Is there really anything wrong with Eminem turning in an LP’s worth of dick jokes and pop-culture non-sequiturs? There are far worse fates for an aging MC, and it’s nice to hear him no longer taking himself so seriously, or grappling so feverishly with his place in the pop music firmament. But the hyperactive torrents of insult comedy get wearying over “Side B’s” 52 minutes, and the beats are rarely distinctive enough to keep things interesting. The mercurial album centerpiece “Gnat”– easily the most modern-sounding production here — is an exception, as is the lively throwback “Killer,” whose indebtedness to prime-era 50 Cent would be obvious even without the explicit “In da Club” shoutout. Both of those tracks were produced by D.A. Got That Dope, with Eminem producing or co-producing most of the rest, along with assists from Dr. Dre. (Em’s old mentor also makes a rare appearance on the mic for “Guns Blazing,” yet spends most of his bars listlessly complaining about his ex-wife.)
Like any middle-aged troublemaker, Eminem makes frequent reference to the threat of being cancelled; though unlike his counterparts in stand-up comedy and newspaper opinion sections, he never seems particularly worried about the prospect. After all, lobbing lyrical loogies at good taste from the safe space of his studio has always been his most reliable form of self-care. But the thing that once made Eminem so magnetic wasn’t his willingness to spark outrage and say horrible things – literally anyone can do that – it was his ability to acknowledge the inappropriateness of what he was saying, and sometimes offer a preemptive apology, while simultaneously doubling down on the offense. We get a slight glimpse of that here when he attempts to atone for his controversial crack about the 2017 Ariana Grande concert massacre on his last album (“I know nothing is funny ‘bout the Manchester bombing,” he acknowledges), and then immediately makes a joke about the Boston Marathon bombing. Is it funnier this time around? Not really. But at least it shows Em can still operate on that same level of bait-and-switch situational irony.

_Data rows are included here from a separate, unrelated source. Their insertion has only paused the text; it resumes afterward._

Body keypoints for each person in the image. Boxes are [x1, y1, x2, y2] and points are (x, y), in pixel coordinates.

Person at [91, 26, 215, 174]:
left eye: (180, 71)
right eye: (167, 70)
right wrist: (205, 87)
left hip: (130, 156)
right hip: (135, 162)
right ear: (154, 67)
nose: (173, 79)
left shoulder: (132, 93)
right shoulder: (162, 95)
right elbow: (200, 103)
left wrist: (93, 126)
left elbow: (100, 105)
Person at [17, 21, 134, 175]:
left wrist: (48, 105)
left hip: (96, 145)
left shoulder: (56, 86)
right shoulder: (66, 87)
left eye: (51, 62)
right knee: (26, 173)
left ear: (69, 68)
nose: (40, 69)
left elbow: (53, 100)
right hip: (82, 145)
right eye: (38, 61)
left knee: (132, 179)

We do get one wholehearted apology, however, on penultimate track “Zeus,” where he offers a mea culpa to Rihanna for an ugly leaked outtake on which he joked about her assault at the hands of Chris Brown. He certainly sounds serious about it, as he does later in the song when he confronts Snoop Dogg for some less-than-flattering comments, and offers a warning to the likes of Drake and Migos that their periods of untouchability won’t last much longer than his did. With his moments of sincerity, Eminem has always walked a fine line between unguarded honesty and thin-skinned victimhood, and “Zeus” mostly ends up of the right side of that ledger, but only just. “They keep wanting me to rap responsibly,” he complains at one point, and one has to ask: who does, exactly? It’s hard to imagine anyone is still hoping to see Slim Shady turn serious elder statesman, and judging by “Music to Be Murdered By – Side B,” he doesn’t seem too interested in that role either.